A Few Highlights FromThe International Clinical Librarian Conference

Though I entered a wee bit late, I did catch most of “Starting from Scratch: Establishing a Role for An Informationist On Rounds”. A topic that was put together by the combo of Alison Aldrich and Stephanie Schulte. The inherent challenges an Informationist would/could face undertaking such an enterprise were quite transparent. We could see the nuts and bolts such as archiving articles from rounds for resident to access, to including the best search strategies for clinicians to evaluate. However, what stuck out most to be was becoming acclimated to the culture and pace of going on rounds. 

I don’t think that’s a small protocol. In fact, I think that could be quite an eye-opener. As you’re rolling along at a new pace, I can easily see how all the various “drive-bys” (yesssss, I know it’s not like picking up fast food) could seem a bit intimidating. Witnessing patient evaluations on the fly is not the same as configuring search strategies in the privacy of your own particular cyber-realm. Real life is always more than we bargain for, I would imagine that rings especially true in hospitals.

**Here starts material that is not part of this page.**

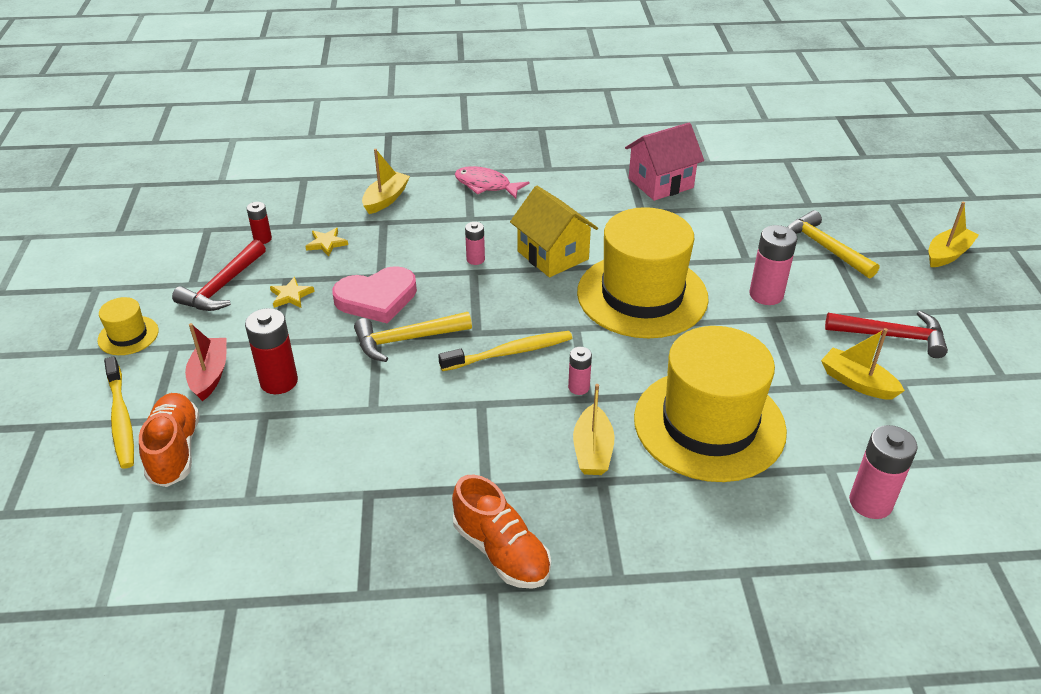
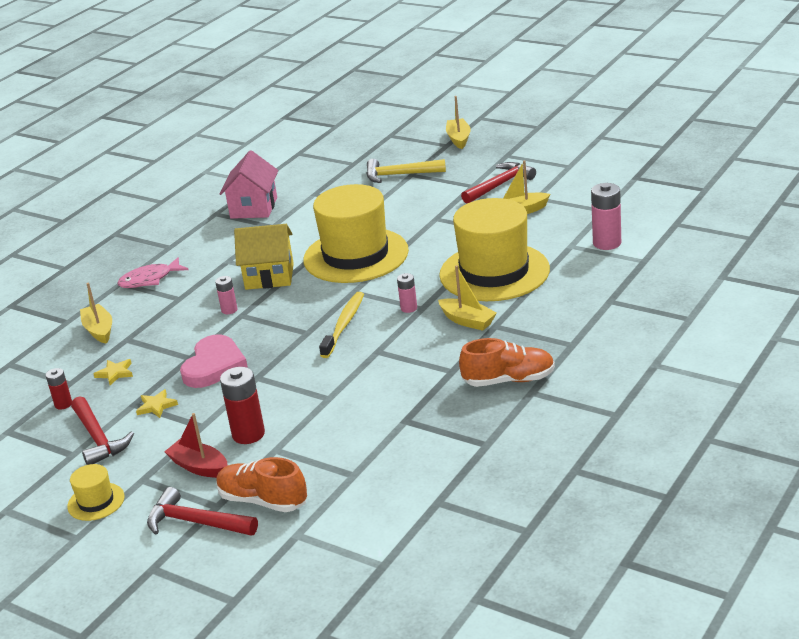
camera: 50 degrees left, 10 degrees down
yellow toothbrush [104,356,134,469] -> red hammer [147,487,258,536]
yellow hammer [354,312,472,362] -> none
pink battery [749,225,797,305] -> none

Joan Bartlett gave us “The Impact and Information Services on Patient-Care Outcomes – A Canadian Perspective.” Joan stated that “Libraries save lives,” and then set out, along with her trusty value survey, to prove it. Through her stats a connection was made between how library business impacted the work of clinicians. ACTUALLY, truth be told………

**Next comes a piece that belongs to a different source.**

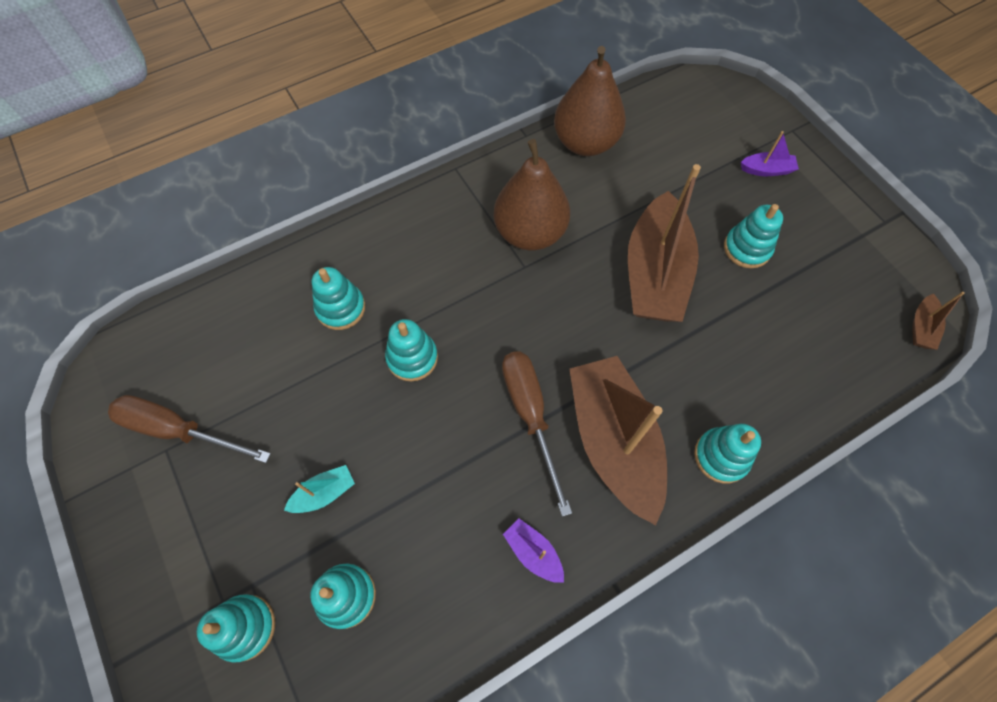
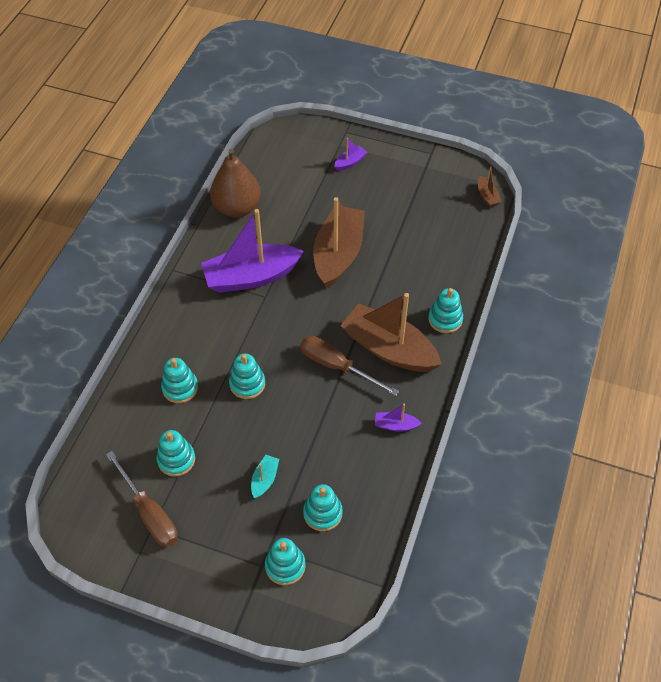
camera: 40 degrees left, 10 degrees down
brown screwdriver [108,395,271,463] -> brown screwdriver turned 105 degrees counterclockwise [106,451,178,547]
brown pear [494,139,570,250] -> purple boat [201,209,304,293]
brown boat [628,164,701,322] -> brown boat turned 135 degrees counterclockwise [313,197,365,288]
turquoise stacking toy [724,204,783,268] -> turquoise stacking toy moved to [156,430,195,476]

Jane Surtees, a UK Librarian, dovetailed right into much the same territory. From a theoretical perspective. Jane’s “Converting Care To Currency:  The Impact of UpToDate on Test Avoided, Length of Stay, Time Saved, and Referrals Prevented in a Large UK Acute Hospital Trust” — reported on the value of a much-publicized resource, UpToDate (cue the boo and hissing) to show how the usage of UTD could save a plethora of hospital-related issues. Jane’s research looked at cost-effectiveness, accessibility of data, and tests avoided by patients (this last one came up BIG in terms of $$$$ saved). While the audience reactions seemed to focus on the UpToDate villainy, it’s worth mentioning that these studies didn’t represent the entire “book” on what UTD can or can’t deliver. But no fights broke out, and the bloodletting was kept to a minimum



3 thoughts on “A Few Highlights FromThe International Clinical Librarian Conference

  1. A message from one of the ‘blood letting’ librarians, by the name of Jacqui LeMay, UHCW NHS Trust, UK Jacqui.lemay@uhcw.nhs.uk . Those of us who have worked on the clinical front line for more than a decade know only too well that clinicians like narrative reviews. But have we forgotten amongst all the marketing hype and our need to feel valued that giving people what they want isn’t necessarily good for them. Have we also forgotten that the evidence hierarchy is based on systematic reviews and primary research not narrative reviews.
    You can give your child sweets when they want them. A quick fix, a happy smiley face. It will save you the time it takes to buy wholesome food, prepare it, cook it, display it lovingly on a plate, encourage them to eat it and then wait for them to digest it in order for them to grow. But in the long term, which is healthier, which is going to develop their brains?
    I have all these sweets in my library, but I hand them out in moderation. I want my juniors to develop their brains from many nutrients, to digest the evidence, to nurture their skills and gain knowledge.
    My Boston Red Socks curve balls are growing in number as take home messages:
    -1 information is not knowledge
    -2 evidence based practice is about the patient not the clinician – it deserves respect
    -3 quality and patient safety hang out with knowledge. Information and haste need to fall back in line
    -4 Boston Strong
    Respectfully, yours

  2. I attended the International session on Monday. Jane Surtees presented her data on the use of UpToDate in Medicine. During the Q&A session that followed, a member of the audience stood and attacked Ms. Surtees not for the content of her work, which was excellent, but because she had chosen to study what is an unpopular resource in the library world. While it’s impossible to control the behavior of attendees, it was glaringly apparent that the moderator of the session lacked the training and experience to mitigate the uncomfortable turn of events. MLA should act immediately to ensure that such vitriolic attacks are appropriately handled. Ms. Surtees had considerable difficulty attending the MLA conference; her participation was in question right up until she flew. I hosted Ms. Surtees in my home during her stay in Greater Boston to help defray some of her travel costs in attending. I was, therefore, witness to her considerable distress after the session. I believe she felt unwelcome at MLA as a result of the interaction. Also, adding insult to injury, after the fact, the official MLA blog reported inaccurately on Ms. Surtees’ study design. Ms. Surtees should at very least receive an apology from MLA for a poorly handled situation. I was deeply embarrassed that a colleague, especially one from another country, had such a negative experience, and in all my years of professional librarianship, I have never seen such unprofessional behavior all the way around. Please act to prevent such occurrences in the future, and please act quickly to offer Ms. Surtees appropriate condolences for a conference that has left a very bad impression on a top-notch colleague.